The start of the complex raising operation of KNM “Helge Ingstad” began on Tuesday.
In November last year, the Aegis combat system equipped Norwegian frigate “Helge Ingstad” had a collision with the oil tanker “Sola” and suffered significant damage near Bergen, Norway. Following the collision, samples from salmon farms were investigated near the accident. Test results showed that fish from six farms surveyed had not been contaminated by emissions from the failed frigate.
On Tuesday, the Armed Forces sent out a press release that plans to raise the vessel.
“Everything is ready on “Helge Ingstad”, and technically the vessel is now ready for raising. But most importantly, it seems that we have the weather window we need,” said salvage manager Anders Penna from BOA, the company responsible for the planning and implementation of the operation.

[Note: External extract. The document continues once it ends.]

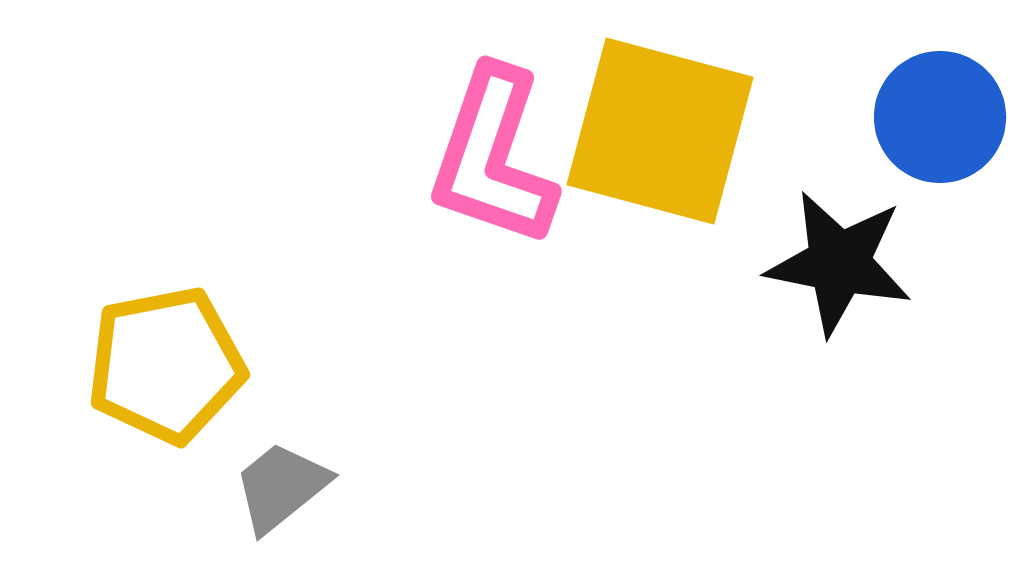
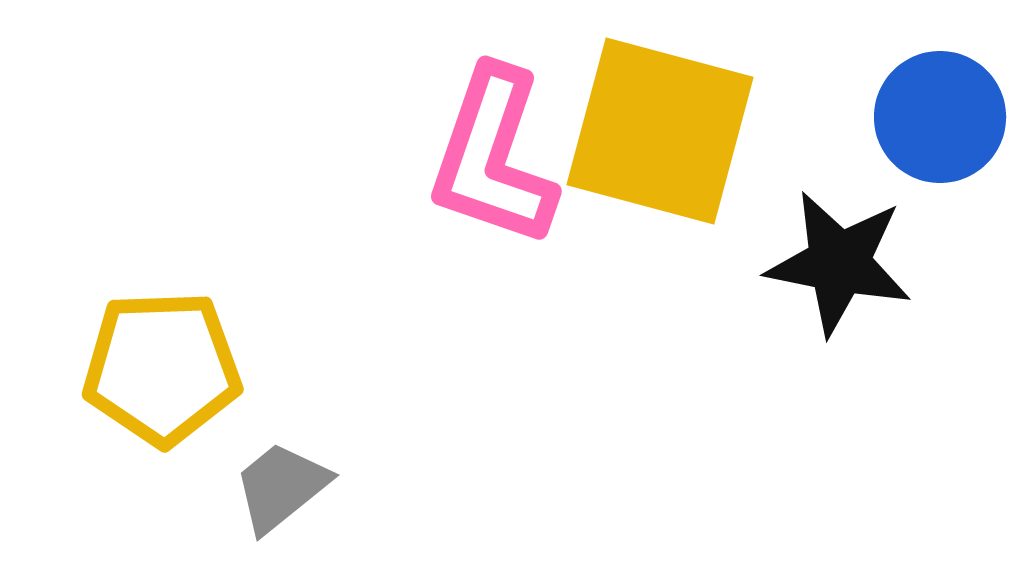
yellow pentagon: moved 4 px left, 3 px down; rotated 9 degrees clockwise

Pen says the salvage operation is very complex and time consuming.
“Raising such a large vessel like this is very special. Had this been a smaller, civilian vessel, it would most likely have been broken up into smaller parts and then been raised in parts,” said Penna.

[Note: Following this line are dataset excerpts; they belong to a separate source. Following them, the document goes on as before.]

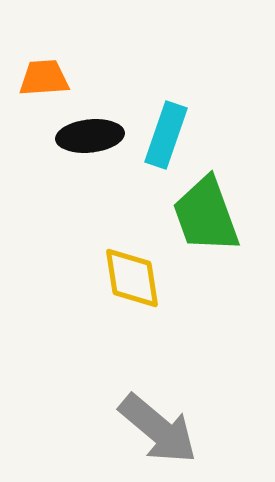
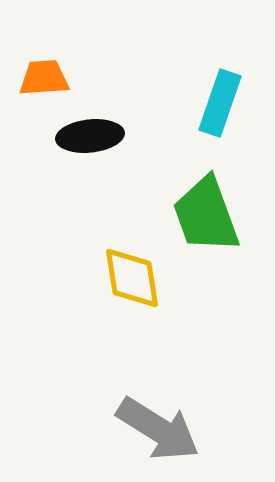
cyan rectangle: moved 54 px right, 32 px up
gray arrow: rotated 8 degrees counterclockwise
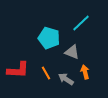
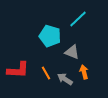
cyan line: moved 3 px left, 4 px up
cyan pentagon: moved 1 px right, 2 px up
orange arrow: moved 1 px left
gray arrow: moved 1 px left
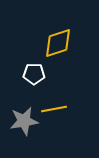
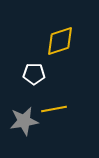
yellow diamond: moved 2 px right, 2 px up
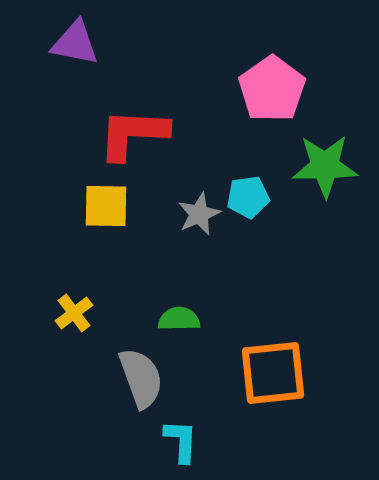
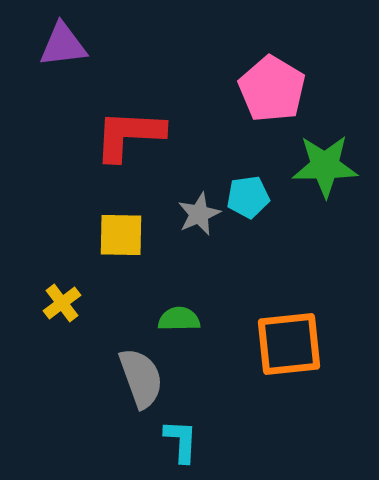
purple triangle: moved 12 px left, 2 px down; rotated 18 degrees counterclockwise
pink pentagon: rotated 6 degrees counterclockwise
red L-shape: moved 4 px left, 1 px down
yellow square: moved 15 px right, 29 px down
yellow cross: moved 12 px left, 10 px up
orange square: moved 16 px right, 29 px up
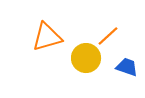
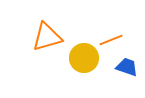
orange line: moved 3 px right, 4 px down; rotated 20 degrees clockwise
yellow circle: moved 2 px left
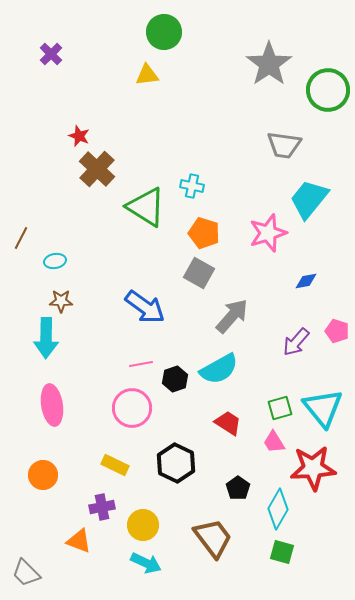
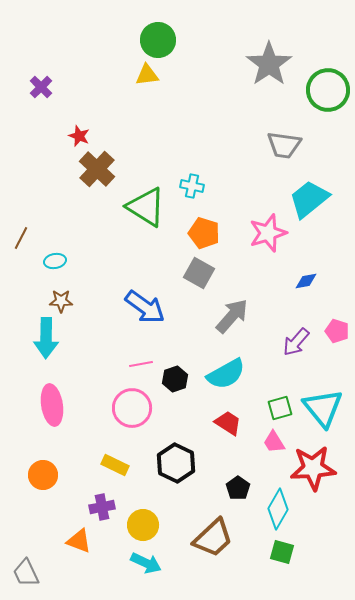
green circle at (164, 32): moved 6 px left, 8 px down
purple cross at (51, 54): moved 10 px left, 33 px down
cyan trapezoid at (309, 199): rotated 12 degrees clockwise
cyan semicircle at (219, 369): moved 7 px right, 5 px down
brown trapezoid at (213, 538): rotated 84 degrees clockwise
gray trapezoid at (26, 573): rotated 20 degrees clockwise
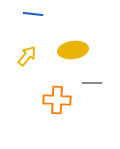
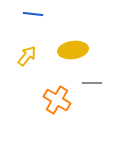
orange cross: rotated 28 degrees clockwise
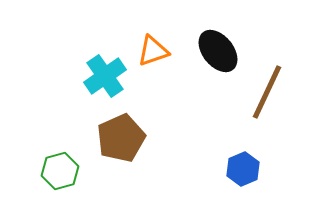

The crane vessels “Gulliver” and “Rambiz” must lift the frigate simultaneously with four cranes. According to the Armed Forces, the action must be synchronized, requiring the vessels to lie completely at rest next to each other. In addition, there needs to be little wind and waves – which is not very common along the west coast of Norway in winter. A number of swells are still expected on Wednesday, which may lead to changes in the operation.
About 300 people are involved in raising operation, which is expected to take five to six days.
NRK is extensively covering the KNM “Helge Ingstad” operation.